Obama presidential as inauguration festivities begin | theage.com.au

you might not understand, but I do
AS BRUCE Springsteen struck the first chords of his September 11 song The Rising, a huge cheer rose from the 500,000-strong crowd in Washington's National Mall.

They had come to celebrate the start of Barack Obama's inauguration festivities.

The setting before the Lincoln Memorial, the stage for the concert, is always spectacular. But on this day it was filled with greater meaning.

The huge, illuminated statue of Abraham Lincoln, the president who abolished slavery, looked down as the first African-American President-elect welcomed the throng to Washington. He stood at the same place where civil rights campaigner Martin Luther King gave his famous "I have a dream" speech in 1963.

"Directly in front of us is a pool that still reflects the dream of a King and the glory of a people who marched and bled so that their children might be judged by their character's content," Mr Obama said.
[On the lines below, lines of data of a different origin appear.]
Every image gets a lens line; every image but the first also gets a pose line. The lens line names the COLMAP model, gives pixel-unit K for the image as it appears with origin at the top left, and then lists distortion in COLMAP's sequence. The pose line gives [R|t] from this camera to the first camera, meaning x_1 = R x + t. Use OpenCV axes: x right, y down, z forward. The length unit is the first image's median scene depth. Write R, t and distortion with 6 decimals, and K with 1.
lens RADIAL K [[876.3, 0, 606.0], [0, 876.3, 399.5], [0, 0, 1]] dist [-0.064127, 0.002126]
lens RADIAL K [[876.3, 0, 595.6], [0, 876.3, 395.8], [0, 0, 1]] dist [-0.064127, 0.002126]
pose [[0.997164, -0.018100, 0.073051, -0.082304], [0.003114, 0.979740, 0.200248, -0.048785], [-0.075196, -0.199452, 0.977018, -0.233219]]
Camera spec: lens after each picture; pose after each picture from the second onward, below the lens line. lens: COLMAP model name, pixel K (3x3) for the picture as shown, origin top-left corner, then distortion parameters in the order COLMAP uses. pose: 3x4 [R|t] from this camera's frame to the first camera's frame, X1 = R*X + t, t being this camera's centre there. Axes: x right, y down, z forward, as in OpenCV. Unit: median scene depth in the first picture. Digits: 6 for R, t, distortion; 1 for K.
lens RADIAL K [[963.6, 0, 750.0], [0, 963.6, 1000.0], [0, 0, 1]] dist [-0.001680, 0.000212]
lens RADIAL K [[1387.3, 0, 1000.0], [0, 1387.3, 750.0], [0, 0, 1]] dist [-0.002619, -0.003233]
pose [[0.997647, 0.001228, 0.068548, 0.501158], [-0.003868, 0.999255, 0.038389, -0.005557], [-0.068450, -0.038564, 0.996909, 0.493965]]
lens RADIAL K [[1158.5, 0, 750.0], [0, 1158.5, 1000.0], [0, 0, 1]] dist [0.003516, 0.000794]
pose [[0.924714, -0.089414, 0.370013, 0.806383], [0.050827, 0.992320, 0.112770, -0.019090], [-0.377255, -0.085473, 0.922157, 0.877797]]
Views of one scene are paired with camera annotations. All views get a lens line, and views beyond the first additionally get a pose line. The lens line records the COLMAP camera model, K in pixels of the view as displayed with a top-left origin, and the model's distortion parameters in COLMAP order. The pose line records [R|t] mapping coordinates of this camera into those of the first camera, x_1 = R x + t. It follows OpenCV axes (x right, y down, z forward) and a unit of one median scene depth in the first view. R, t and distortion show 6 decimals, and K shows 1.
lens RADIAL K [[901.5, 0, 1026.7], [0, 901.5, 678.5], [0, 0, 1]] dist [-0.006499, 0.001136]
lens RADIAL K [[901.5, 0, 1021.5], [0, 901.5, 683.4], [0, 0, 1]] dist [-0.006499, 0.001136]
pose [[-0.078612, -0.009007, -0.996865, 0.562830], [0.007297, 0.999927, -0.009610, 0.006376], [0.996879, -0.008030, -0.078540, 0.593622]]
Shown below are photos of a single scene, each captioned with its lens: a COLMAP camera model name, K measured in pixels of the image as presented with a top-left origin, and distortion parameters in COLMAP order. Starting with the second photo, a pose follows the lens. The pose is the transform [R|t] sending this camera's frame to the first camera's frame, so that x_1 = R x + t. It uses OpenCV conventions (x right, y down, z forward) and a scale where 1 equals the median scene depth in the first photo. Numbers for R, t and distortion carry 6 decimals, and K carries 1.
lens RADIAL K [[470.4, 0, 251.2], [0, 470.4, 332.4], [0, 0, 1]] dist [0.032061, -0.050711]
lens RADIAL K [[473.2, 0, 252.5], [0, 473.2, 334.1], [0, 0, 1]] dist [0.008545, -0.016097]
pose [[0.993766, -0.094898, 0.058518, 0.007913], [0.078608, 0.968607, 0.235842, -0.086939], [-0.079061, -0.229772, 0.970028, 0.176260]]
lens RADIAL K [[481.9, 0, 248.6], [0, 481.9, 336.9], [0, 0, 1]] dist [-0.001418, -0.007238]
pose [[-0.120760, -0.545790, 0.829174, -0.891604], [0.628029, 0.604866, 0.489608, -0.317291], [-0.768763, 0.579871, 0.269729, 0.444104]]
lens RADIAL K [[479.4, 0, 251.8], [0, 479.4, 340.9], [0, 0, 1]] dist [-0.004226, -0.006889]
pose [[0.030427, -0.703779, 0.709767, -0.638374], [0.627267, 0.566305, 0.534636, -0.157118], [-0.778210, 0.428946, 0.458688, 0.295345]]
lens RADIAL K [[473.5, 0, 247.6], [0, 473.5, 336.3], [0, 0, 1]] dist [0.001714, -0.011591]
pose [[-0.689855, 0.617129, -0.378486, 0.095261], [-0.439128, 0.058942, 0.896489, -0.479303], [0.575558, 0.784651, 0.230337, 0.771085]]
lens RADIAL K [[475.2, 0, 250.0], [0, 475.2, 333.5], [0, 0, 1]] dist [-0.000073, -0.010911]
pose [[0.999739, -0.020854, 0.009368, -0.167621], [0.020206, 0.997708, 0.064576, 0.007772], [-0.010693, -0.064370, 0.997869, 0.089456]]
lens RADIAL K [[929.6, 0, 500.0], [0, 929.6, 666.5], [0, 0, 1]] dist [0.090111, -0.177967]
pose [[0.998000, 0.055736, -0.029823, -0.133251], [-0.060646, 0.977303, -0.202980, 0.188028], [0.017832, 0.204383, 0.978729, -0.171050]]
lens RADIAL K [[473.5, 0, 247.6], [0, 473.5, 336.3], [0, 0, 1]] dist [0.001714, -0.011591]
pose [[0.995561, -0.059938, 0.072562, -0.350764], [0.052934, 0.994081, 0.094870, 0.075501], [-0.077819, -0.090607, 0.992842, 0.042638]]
"And behind me, watching over the union he saved, sits the man who in so many ways made this day possible."

Although his message was again a sober reminder of the difficulties facing America, Mr Obama was also optimistic, urging people to work together to tackle their latest challenges.

The theme will be repeated tomorrow Melbourne time in his inauguration speech.

"I won't pretend that meeting any one of these challenges will be easy," he said. "It will take more than a month or a year, and it will likely take many. And yet, as I stand here tonight, what gives me the greatest hope of all is not the stone and marble that surrounds us today, but what fills the spaces in between.

"It is you — Americans of every race and region and station who came here because you believe in what this country can be and because you want to help us get there."